§ 本文:
デイケアとは〜デイケアを利用したリハビリの流れ〜
デイケア(通所リハビリテーション)は、日常生活活動の目標を立て、リハビリテーションの専門的視点からチームで支援していくサービスです。デイケア(通所リハビリテーション)についてのより詳しい内容は、こちらの記事をご覧ください。以下、デイケアと呼称します。
ここでは、西宮協立デイケアセンターを例に、「達成したい目標の設定」から「リハビリテーションの開始」「目標達成後のフォローアップ」まで、デイケアを利用したリハビリの流れをご紹介します。
1.「目標」を決める
デイケアの利用を開始するにあたり、利用される方に関する情報が必要となります。主なチェック項目は次の3つです。
- 心身機能の状態や生活の困りごとなどを確認
- 主治医へ「リハビリテーションを行う上での注意点がないか」など、医療情報を確認
- 自宅を訪問し、自宅やその周囲がどのような環境か、ご本人が自宅内でどのように動かれているかなど、生活状況を確認
このように心身機能、生活状況・環境の総合的な判断を前提に、ご本人・ご家族の「○○ができるようになりたい!」という具体的な目標を相談しながら決めていきます。

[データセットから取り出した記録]
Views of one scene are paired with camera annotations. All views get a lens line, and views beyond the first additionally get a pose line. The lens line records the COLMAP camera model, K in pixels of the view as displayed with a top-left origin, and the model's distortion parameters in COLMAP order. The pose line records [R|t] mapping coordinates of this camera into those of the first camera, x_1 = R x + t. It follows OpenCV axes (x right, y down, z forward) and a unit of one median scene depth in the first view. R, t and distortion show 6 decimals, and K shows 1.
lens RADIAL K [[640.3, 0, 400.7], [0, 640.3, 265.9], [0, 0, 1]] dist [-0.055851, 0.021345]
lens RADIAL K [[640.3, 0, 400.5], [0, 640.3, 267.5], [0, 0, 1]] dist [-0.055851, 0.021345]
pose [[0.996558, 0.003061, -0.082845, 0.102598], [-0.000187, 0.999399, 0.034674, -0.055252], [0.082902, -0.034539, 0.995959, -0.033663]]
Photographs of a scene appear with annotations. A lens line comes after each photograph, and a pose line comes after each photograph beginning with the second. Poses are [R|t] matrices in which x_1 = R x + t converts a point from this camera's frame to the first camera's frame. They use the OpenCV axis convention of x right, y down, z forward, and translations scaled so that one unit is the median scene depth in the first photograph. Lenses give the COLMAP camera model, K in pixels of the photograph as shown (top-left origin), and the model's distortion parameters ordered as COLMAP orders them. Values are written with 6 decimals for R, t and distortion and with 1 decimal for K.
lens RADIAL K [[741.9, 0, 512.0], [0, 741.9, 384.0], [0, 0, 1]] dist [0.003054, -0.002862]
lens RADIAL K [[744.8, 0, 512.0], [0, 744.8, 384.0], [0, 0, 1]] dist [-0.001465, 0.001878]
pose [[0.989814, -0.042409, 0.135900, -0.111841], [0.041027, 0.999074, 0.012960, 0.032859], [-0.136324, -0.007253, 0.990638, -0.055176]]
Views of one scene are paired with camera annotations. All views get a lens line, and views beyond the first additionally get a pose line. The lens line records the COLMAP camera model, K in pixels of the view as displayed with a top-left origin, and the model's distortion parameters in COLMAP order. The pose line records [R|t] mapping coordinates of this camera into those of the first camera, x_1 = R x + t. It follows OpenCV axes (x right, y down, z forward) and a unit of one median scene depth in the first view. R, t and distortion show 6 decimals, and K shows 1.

§ 課題の内容:
(1) 本文では、デイケアを利用したリハビリの流れを紹介するにあたり、どの施設を例にしていますか。
(2) 本文が紹介するデイケアを利用したリハビリの流れについて、かぎかっこで示された段階をすべて挙げなさい。
(3) 本文のうち「デイケアとは〜デイケアを利用したリハビリの流れ〜」で始まり「相談しながら決めていきます。」まで続く部分を、「ご家族」を「ご親族」に差し替えて書き直しなさい。

§ 解答一覧:
(1) 西宮協立デイケアセンター

(2) 「達成したい目標の設定」、「リハビリテーションの開始」、「目標達成後のフォローアップ」

(3)
デイケアとは〜デイケアを利用したリハビリの流れ〜
デイケア(通所リハビリテーション)は、日常生活活動の目標を立て、リハビリテーションの専門的視点からチームで支援していくサービスです。デイケア(通所リハビリテーション)についてのより詳しい内容は、こちらの記事をご覧ください。以下、デイケアと呼称します。
ここでは、西宮協立デイケアセンターを例に、「達成したい目標の設定」から「リハビリテーションの開始」「目標達成後のフォローアップ」まで、デイケアを利用したリハビリの流れをご紹介します。
1.「目標」を決める
デイケアの利用を開始するにあたり、利用される方に関する情報が必要となります。主なチェック項目は次の3つです。
- 心身機能の状態や生活の困りごとなどを確認
- 主治医へ「リハビリテーションを行う上での注意点がないか」など、医療情報を確認
- 自宅を訪問し、自宅やその周囲がどのような環境か、ご本人が自宅内でどのように動かれているかなど、生活状況を確認
このように心身機能、生活状況・環境の総合的な判断を前提に、ご本人・ご親族の「○○ができるようになりたい!」という具体的な目標を相談しながら決めていきます。